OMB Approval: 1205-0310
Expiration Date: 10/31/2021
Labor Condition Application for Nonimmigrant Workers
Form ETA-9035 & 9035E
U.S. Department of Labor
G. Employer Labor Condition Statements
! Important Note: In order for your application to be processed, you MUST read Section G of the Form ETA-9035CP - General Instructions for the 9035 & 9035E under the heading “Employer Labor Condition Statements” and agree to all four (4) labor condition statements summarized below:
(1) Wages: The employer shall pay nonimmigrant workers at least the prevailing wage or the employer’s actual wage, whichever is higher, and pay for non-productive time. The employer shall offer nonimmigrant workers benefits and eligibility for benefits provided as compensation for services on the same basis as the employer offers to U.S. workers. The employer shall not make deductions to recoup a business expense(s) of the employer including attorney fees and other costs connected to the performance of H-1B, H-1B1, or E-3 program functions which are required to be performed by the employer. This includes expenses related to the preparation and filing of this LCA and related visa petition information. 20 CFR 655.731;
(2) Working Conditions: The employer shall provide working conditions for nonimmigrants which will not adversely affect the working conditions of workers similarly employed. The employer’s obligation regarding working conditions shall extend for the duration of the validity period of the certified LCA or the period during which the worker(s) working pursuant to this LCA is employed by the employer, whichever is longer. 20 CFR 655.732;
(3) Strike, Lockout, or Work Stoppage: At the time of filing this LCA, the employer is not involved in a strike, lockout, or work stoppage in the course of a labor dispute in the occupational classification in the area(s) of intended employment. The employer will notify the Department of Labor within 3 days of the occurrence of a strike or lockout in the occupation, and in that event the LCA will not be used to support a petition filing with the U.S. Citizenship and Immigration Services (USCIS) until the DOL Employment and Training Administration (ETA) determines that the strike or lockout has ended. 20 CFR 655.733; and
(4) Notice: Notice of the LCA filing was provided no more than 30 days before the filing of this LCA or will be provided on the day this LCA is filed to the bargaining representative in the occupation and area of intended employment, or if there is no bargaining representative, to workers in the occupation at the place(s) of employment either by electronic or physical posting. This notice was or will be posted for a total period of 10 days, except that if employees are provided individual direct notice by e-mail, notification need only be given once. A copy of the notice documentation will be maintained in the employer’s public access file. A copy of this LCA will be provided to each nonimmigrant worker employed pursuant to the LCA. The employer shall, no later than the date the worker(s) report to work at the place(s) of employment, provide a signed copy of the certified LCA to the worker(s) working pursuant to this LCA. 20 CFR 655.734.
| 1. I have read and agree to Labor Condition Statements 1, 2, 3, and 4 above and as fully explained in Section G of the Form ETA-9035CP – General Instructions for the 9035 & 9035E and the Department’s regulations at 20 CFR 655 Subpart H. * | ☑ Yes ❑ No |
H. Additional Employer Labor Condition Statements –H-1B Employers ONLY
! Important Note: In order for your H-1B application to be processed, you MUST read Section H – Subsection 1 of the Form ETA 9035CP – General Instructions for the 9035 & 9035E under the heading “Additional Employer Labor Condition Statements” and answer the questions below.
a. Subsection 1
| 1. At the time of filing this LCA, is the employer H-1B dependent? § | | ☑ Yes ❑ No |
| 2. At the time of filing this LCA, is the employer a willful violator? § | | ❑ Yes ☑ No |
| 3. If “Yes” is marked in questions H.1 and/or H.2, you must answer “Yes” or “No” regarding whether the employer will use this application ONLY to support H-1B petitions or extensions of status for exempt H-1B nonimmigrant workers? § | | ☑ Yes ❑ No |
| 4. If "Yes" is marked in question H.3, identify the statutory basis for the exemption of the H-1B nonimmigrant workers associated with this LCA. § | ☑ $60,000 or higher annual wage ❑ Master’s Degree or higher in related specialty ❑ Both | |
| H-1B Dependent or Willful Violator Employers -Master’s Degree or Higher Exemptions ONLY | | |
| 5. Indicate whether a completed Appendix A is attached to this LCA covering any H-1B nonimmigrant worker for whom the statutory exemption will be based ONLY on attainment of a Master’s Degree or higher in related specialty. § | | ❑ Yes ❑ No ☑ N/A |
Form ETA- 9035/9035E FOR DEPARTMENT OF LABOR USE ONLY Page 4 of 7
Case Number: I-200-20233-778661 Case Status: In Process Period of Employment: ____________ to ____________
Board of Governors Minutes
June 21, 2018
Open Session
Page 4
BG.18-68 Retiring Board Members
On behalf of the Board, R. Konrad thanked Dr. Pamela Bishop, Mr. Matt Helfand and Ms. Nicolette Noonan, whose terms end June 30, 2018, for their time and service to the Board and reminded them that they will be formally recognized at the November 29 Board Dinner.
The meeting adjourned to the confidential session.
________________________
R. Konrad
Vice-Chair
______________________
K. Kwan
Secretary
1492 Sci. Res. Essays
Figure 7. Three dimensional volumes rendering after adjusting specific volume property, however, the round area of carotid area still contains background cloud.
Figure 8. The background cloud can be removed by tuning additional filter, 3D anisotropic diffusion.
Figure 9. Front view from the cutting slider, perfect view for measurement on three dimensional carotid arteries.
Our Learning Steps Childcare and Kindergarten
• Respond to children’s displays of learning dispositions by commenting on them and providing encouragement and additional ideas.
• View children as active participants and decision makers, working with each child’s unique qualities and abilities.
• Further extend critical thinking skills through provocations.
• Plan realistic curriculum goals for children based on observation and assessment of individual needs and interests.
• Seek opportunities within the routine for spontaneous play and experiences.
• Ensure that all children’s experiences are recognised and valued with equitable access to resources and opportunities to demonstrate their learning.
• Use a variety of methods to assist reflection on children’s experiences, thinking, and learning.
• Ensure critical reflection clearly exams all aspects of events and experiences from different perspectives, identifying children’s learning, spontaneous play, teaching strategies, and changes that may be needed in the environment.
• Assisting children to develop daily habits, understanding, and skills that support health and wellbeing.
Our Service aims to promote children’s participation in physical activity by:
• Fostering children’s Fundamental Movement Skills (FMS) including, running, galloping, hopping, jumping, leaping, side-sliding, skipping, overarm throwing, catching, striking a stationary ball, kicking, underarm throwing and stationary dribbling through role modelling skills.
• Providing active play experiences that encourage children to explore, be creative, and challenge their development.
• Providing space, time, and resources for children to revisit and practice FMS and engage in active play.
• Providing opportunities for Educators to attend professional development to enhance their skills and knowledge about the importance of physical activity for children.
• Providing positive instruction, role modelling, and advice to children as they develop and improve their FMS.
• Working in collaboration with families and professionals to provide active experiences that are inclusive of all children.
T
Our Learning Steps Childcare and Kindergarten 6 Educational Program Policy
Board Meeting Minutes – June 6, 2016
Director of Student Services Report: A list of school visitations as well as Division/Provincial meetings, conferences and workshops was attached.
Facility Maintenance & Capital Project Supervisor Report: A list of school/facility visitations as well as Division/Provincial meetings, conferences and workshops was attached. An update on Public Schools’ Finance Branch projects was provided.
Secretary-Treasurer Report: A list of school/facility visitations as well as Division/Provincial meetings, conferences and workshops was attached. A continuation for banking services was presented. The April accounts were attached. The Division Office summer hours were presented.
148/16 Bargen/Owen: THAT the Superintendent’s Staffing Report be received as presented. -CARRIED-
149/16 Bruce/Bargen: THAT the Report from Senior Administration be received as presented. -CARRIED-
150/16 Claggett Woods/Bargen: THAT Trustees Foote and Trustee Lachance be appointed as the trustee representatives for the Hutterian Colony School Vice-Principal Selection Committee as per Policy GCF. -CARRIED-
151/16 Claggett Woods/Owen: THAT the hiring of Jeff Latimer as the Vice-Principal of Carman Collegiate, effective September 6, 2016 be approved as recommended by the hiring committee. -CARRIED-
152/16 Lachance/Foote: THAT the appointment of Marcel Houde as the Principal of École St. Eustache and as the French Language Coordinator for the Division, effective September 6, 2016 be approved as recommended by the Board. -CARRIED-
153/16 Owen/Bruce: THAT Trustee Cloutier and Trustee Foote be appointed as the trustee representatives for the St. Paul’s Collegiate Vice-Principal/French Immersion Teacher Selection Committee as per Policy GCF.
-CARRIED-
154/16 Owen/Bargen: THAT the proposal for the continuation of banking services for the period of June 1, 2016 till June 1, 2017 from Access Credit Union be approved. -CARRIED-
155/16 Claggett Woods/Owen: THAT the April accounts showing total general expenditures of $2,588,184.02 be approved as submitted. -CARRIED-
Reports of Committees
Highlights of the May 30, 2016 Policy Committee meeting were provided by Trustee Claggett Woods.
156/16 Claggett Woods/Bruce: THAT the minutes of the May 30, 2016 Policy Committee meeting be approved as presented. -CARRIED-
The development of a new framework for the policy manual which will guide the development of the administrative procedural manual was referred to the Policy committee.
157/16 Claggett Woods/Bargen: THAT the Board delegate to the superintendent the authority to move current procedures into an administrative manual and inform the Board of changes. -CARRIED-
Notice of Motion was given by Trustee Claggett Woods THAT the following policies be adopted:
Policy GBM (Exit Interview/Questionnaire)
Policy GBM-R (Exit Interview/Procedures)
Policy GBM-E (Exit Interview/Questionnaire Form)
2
++++++++++
**The task**
Given the records above, restate word for word only the lines starting at the one with "148/16 Bargen/Owen: THAT" and ending at the one with "149/16 Bruce/Bargen: THAT".

**Exercise solution**
148/16 Bargen/Owen: THAT the Superintendent’s Staffing Report be received as presented. -CARRIED-
149/16 Bruce/Bargen: THAT the Report from Senior Administration be received as presented. -CARRIED-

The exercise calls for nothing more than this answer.